NoSQL systems are built to handle system failures.

 

NoSQL system performance numbers and stability reviews are never derived during failure conditions.

 

NoSQL systems tend to behave very badly during failure scenarios, because their operators assume unaltered operations.

 

Think about the performance degradation of doing a filesystem backup of a traditional RDBMS during peak usage.

In failure scenario of NoSQL, similar such taxes exist, but:

  • people tend to operate them under heavy load with no headroom
  • the headroom for node recovery and degraded operation are quite large

The performance metrics NEEDS to reflect failure recovery scenarios, because that’s when you’re going see your peak load as per Murphy’s law!

 

Rule #6 – Appropriateness is both comprehensive and objective

 

When evaluating the persistence solution for your data, match the requirements with the solution’s features and characteristics.

 

Networking

The network is part of the architecture.

So often forgotten by the database engineers and the application coders and the front-end developers and the designers.

 

The network doesn’t work with bytes, it doesn’t send bytes, everything revolves around packets.

 

Many applications today are so poorly designed that network issues never become scalability concerns, this is for the application architectures that have high traffic rates.

 

How do you push 10/20 GigE? Buying a really expensive load balancer is one option, but most companies don’t, because there are cheaper ways to do it – use routing.

Routing supports extremely naive load balancing, you can run routing protocol on your edge machines to route traffic to a set of static addresses. (e.g.
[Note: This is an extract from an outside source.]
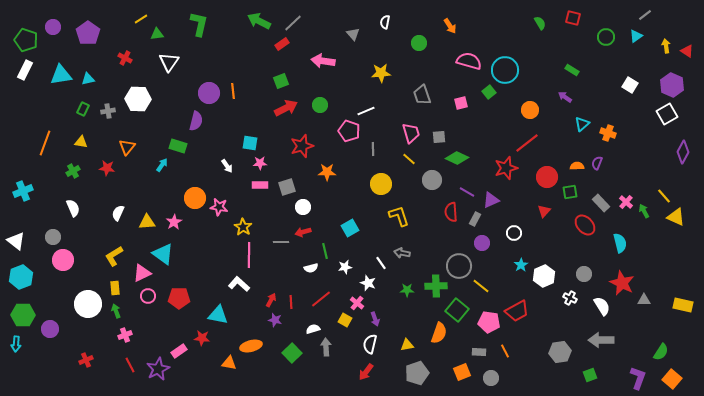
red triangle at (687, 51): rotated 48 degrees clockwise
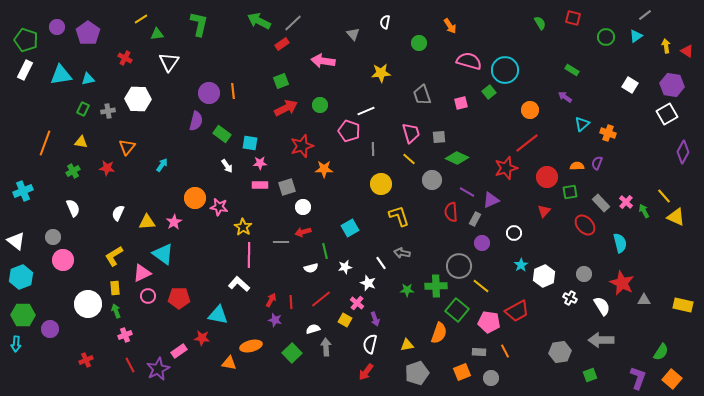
purple circle at (53, 27): moved 4 px right
purple hexagon at (672, 85): rotated 15 degrees counterclockwise
green rectangle at (178, 146): moved 44 px right, 12 px up; rotated 18 degrees clockwise
orange star at (327, 172): moved 3 px left, 3 px up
CDNs)

 

This adds fault-tolerance and distributes network load.

 

Rule #7 – Solutions should be as close to the customer as possible

 

Service Decoupling

One of the most fundamental techniques for building scalable systems.

 

Asynchrony

  • Break down the user transaction into parts.
  • Isolate those that could occur asynchronously
  • Queue the information needed to complete the task
  • Process the queues “behind the scenes”

 

If I don’t want to do something now, I must tell someone to do it later. This is “messaging“.

There are a lot of solutions:

  • JMS (Java message service)
  • Spread (extended virtual synchrony messaging bus)
  • AMQP (advanced message queue protocol)
  • ZeroMQ (“Fast” messaging)

 

There are some fundamental problems in messaging, such as ‘how do you know your message was received?’, many people are sending lots of messages to a messaging service and just assumed that they got there.

Again, you need to understand the failure cases, and understand the consequences of these failure cases. In a lot of cases, so long you can limit the likelihood of that happening you might be able to say that you don’t really care about the occasionally dropped messages.

 

You can adopt this mentality for the 99.99% messages that aren’t really important, but you need to make sure the 0.01% of messages that are are guaranteed delivery and works reliably and fully persistent.

Again, you identify the components where these operational constraints are really important and solve the problems only in those places.

(most) Asynchronously (and, even more so, distributed) systems are:

  • Complex
  • Non-sequential
  • Self-inconsistent
  • Under-engineered
  • Under-instrumented
  • Unnecessary
  • Scale very very well

Yes you need distributed systems, but all things in moderation.

 

Rule #8 – Complexity is the devil

Rule #9 – Deal with the devil only when necessary

 

Don’t be an idiot

Most acute scalability disasters are due to idiots.

 

Scaling is hard, performance is easier.

Performance is very important, if you can reduce the number of servers you run, then you reduce the operational complexity and be able to get your head around networking because:

Networking is HARD, it’s really really HARD to get tens of thousands of servers to talk to each other.

 

Extremely high-performance systems tend to be easier to scale because they don’t have to scale as much.

 

Rule #10 – Don’t be a **** idiot

 

Idiocy is really bad, and contagious.